Finance: Luxembourg and Austria have vetoed proposed changes to EU tax information sharing schemes, to the dismay of Brussels.
During this week’s meeting of the council of European finance ministers, the European Commission proposed revamping the 2003 EU Savings Directive and separate agreements with five non-EU countries.
Under the Savings Directive, 25 out of 27 EU countries automatically exchange information about investment income with each other; Luxembourg and Austria apply a withholding tax at the source that is then paid directly, but anonymously, to other member states on behalf of taxpayers.
Under the separate agreements, authorities in Switzerland, Andorra, San Marino, Monaco and Lichtenstein apply a withholding tax in a similar fashion as Luxembourg and Austria. According to European Commission figures, Switzerland forwarded €330,136,640 to EU countries in 2010, for example.
Brussels had wanted to renegotiate both sets of deals in light of the bilateral tax information sharing deals that have been signed in recent years, such as those between Switzerland and Germany and between Luxembourg and Germany.
However, finance ministers from Luxembourg and Austria blocked the opening of negotiations, which requires unanimous approval from all EU nations. That earned sharp words from the man who was pushing for the changes.
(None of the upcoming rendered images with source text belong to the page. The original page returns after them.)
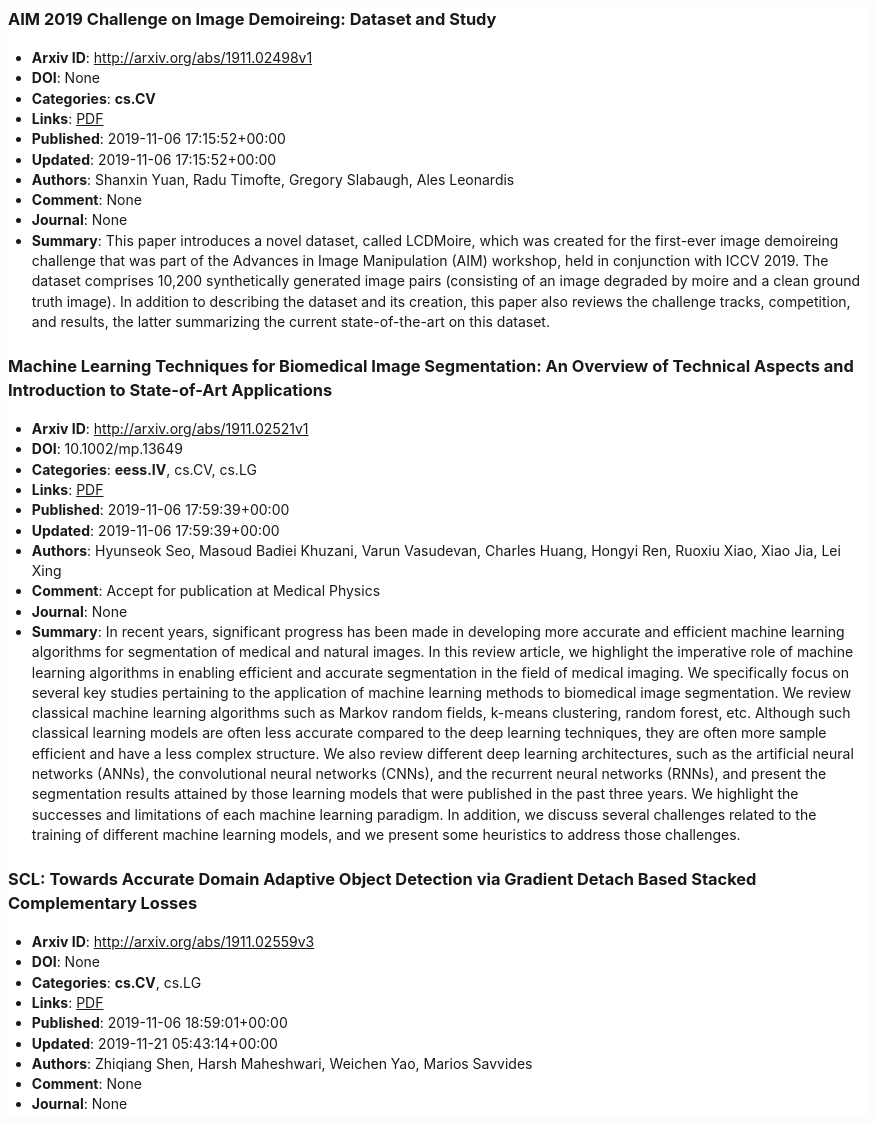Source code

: ### AIM 2019 Challenge on Image Demoireing: Dataset and Study
- **Arxiv ID**: http://arxiv.org/abs/1911.02498v1
- **DOI**: None
- **Categories**: **cs.CV**
- **Links**: [PDF](http://arxiv.org/pdf/1911.02498v1)
- **Published**: 2019-11-06 17:15:52+00:00
- **Updated**: 2019-11-06 17:15:52+00:00
- **Authors**: Shanxin Yuan, Radu Timofte, Gregory Slabaugh, Ales Leonardis
- **Comment**: None
- **Journal**: None
- **Summary**: This paper introduces a novel dataset, called LCDMoire, which was created for the first-ever image demoireing challenge that was part of the Advances in Image Manipulation (AIM) workshop, held in conjunction with ICCV 2019. The dataset comprises 10,200 synthetically generated image pairs (consisting of an image degraded by moire and a clean ground truth image). In addition to describing the dataset and its creation, this paper also reviews the challenge tracks, competition, and results, the latter summarizing the current state-of-the-art on this dataset.



### Machine Learning Techniques for Biomedical Image Segmentation: An Overview of Technical Aspects and Introduction to State-of-Art Applications
- **Arxiv ID**: http://arxiv.org/abs/1911.02521v1
- **DOI**: 10.1002/mp.13649
- **Categories**: **eess.IV**, cs.CV, cs.LG
- **Links**: [PDF](http://arxiv.org/pdf/1911.02521v1)
- **Published**: 2019-11-06 17:59:39+00:00
- **Updated**: 2019-11-06 17:59:39+00:00
- **Authors**: Hyunseok Seo, Masoud Badiei Khuzani, Varun Vasudevan, Charles Huang, Hongyi Ren, Ruoxiu Xiao, Xiao Jia, Lei Xing
- **Comment**: Accept for publication at Medical Physics
- **Journal**: None
- **Summary**: In recent years, significant progress has been made in developing more accurate and efficient machine learning algorithms for segmentation of medical and natural images. In this review article, we highlight the imperative role of machine learning algorithms in enabling efficient and accurate segmentation in the field of medical imaging. We specifically focus on several key studies pertaining to the application of machine learning methods to biomedical image segmentation. We review classical machine learning algorithms such as Markov random fields, k-means clustering, random forest, etc. Although such classical learning models are often less accurate compared to the deep learning techniques, they are often more sample efficient and have a less complex structure. We also review different deep learning architectures, such as the artificial neural networks (ANNs), the convolutional neural networks (CNNs), and the recurrent neural networks (RNNs), and present the segmentation results attained by those learning models that were published in the past three years. We highlight the successes and limitations of each machine learning paradigm. In addition, we discuss several challenges related to the training of different machine learning models, and we present some heuristics to address those challenges.



### SCL: Towards Accurate Domain Adaptive Object Detection via Gradient Detach Based Stacked Complementary Losses
- **Arxiv ID**: http://arxiv.org/abs/1911.02559v3
- **DOI**: None
- **Categories**: **cs.CV**, cs.LG
- **Links**: [PDF](http://arxiv.org/pdf/1911.02559v3)
- **Published**: 2019-11-06 18:59:01+00:00
- **Updated**: 2019-11-21 05:43:14+00:00
- **Authors**: Zhiqiang Shen, Harsh Maheshwari, Weichen Yao, Marios Savvides
- **Comment**: None
- **Journal**: None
“I am extremely frustrated that we could not reach agreement today,” Algirdas Šemeta, the European Commissioner for taxation, told a press conference in Brussels on Tuesday. “I will be blunt. The position that Austria and Luxembourg have taken on this issue is grossly unfair. They are hindering 25 willing member states from improving tax compliance and finding additional sources of income. They claim that they are protecting their own national interests. This excuse does not stand up.”
Yet, the commission’s plan was not “precise,” Bloomberg News quoted Luxembourg’s finance minister Luc Frieden (photo, left) as saying after the meeting. He said “no one could tell us” what events were driving the proposed changes and how exactly they would be implemented. “And secondly there was no real debate,” among European finance ministers.
“I’m besieged from all sides and you know me: I will stand my ground,” Austria’s finance minister Maria Fekter (photo, right) was quoted by the news agency as saying.
However, during the same meeting EU ministers did agree to the Šemeta’s plan to study harmonising VAT rules across member states.